KARŞIYAKA Belediyesi geçenlerde Cemal Süreya’yı andı.
Bu tür vefa toplantıları ne güzel.
Anmak, konuşmak... Unutmamak.
Bazı değerleri gelecek kuşaklara aktarmak.
Özellikle de sanatçılar için...
Şairler, yazarlar...
Cemal Süreya’lı bir geceydi.
Şiir dostları buluşması.
18 yıl önce bir ocak soğuğunda yitirdiğimiz "sevgi ve paylaşım insanı" Cemal Süreya.
Bir dönem onun şiirleri, yazıları ile koşmadı mı aydınlık geleceğe...
Onun satırları ile aşmaya çabalamadı mı zorlukları?
Umutlar, heyecan.
Bazen kırgınlık, çaresizlik.
Ama. Hep sevgi penceresi...
Ardında güneşin parladığı bir dünya.
Mücadele, belki kavga... Daha iyi ve güzel için...
Değişim, devinim hatta devrim.
Bitmek tükenmek bilmeyen bir üretim.
Sevgi, paylaşım ve dostluk adına. Nüfusumuzun yarısı kadın için...
Çilekeş, vefakar... Ana...
Kadını yüceltmek adına.
Bazen derin pişmanlık. Bazen çaresizlik ve acı.
Ama sonsuz bir duygu seli. Yürekte dinmek bilmeyen bir fırtına.
Maddi sorunlar... Bir türlü denk gelmeyen bütçeler... Parasızlık. Sıkıntı.
Zaza - Kürt kökenli Cemalettin Seber. Yani... Cemal Süreya... Şiir üstadı... Türkçe’nin sihirbazı.
Duyguların, dizelerin.
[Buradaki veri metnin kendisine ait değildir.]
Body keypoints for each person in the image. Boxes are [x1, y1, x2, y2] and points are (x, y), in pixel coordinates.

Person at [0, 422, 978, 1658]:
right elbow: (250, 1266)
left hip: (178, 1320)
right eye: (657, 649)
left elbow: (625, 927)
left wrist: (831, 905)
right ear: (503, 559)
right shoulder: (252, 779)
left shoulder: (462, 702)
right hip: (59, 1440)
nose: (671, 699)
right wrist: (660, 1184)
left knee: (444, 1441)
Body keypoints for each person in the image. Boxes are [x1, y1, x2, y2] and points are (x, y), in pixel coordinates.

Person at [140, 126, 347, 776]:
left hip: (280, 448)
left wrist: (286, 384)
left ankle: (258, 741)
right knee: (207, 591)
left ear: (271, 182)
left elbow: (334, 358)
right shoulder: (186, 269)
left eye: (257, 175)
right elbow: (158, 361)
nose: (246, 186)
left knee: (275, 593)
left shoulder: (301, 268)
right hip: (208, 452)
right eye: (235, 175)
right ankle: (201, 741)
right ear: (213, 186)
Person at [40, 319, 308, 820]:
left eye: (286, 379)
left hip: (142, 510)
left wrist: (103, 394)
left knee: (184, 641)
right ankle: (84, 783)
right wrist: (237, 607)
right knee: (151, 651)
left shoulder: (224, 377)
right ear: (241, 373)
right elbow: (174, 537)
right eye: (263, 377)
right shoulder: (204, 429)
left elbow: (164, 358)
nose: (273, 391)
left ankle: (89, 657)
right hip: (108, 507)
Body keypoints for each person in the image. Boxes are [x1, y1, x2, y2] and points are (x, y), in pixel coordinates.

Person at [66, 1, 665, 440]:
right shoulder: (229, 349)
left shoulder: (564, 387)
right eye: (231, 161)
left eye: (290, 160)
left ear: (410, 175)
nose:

Kalplerin kapısını açan altın anahtar.
Bir yurtsever... Türkiye sevdalısı... Mücadelelerin yılmaz neferi...
Özgürlük ve dayanışmanın...
Nasıl unutulur şu dizeler:
"Kırmızı bir at oluyor soluğum/Yüzümün yanmasından anlıyorum/Yoksuluz gecelerimiz çok kısa/Dörtnala sevişmek lazım"
Sonra?
"Uzaklara bir bakışın vardı kafeteryada/Keşke yalnız bunun için sevseydim seni". Bu nasıl bir şey? Nasıl bir sevgi çağrısı?
"Annem çok küçükken öldü/Beni öp sonra doğur beni".
Kavga, mücadele, sancı. "Sözleri ağır" bir yorum ustası.
Ama... Çokça hoşgörü... Ve bağışlayıcı, dost canlısı.
Sözcükleri nakış gibi işleyen bir işçi. Şiirin "Celali"si.
"Dersimli" bir can dost.
"Kasketini acılarının üstüne eğen" Cemal Süreya.
"Biliyorsun ben hangi şehirdeysem/Yalnızlığın başkenti orası" dizeleri.
Yalnızlık... Hepimiz yalnız değil miyiz bu kalabalıklar arasında?
Can Yücel’in dediğince, "hepimiz bir yerlere gitmek" istemiyor muyuz aslında?
Kaçmak, aramak, bir şeyleri bulmak...
Ve "çakılıp kalmıyor muyuz bulunduğumuz yerde!".
Yalnızlık dedik ya... Can Yücel’ler, Nazım’lar, Cemal Süreya’lar, Atilla İlhan’lar, Salah Birsel’ler yokluğunda "yalnız kalan" biz değil miyiz Allah aşkına!